# WHAT YOU SHOULD DO
Rewrite the records starting at the line that contains "Does the chart" and ending at the line that contains "Gesamttotal", with every "chart" changed to "graph" and nothing else altered.

Short-answer chart tasks
=======

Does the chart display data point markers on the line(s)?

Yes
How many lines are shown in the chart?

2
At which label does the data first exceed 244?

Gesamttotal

=======

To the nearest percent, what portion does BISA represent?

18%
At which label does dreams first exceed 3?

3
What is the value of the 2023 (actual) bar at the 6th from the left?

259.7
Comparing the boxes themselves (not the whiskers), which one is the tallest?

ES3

=======

# WRITTEN ANSWER
Does the graph display data point markers on the line(s)?

Yes
How many lines are shown in the graph?

2
At which label does the data first exceed 244?

Gesamttotal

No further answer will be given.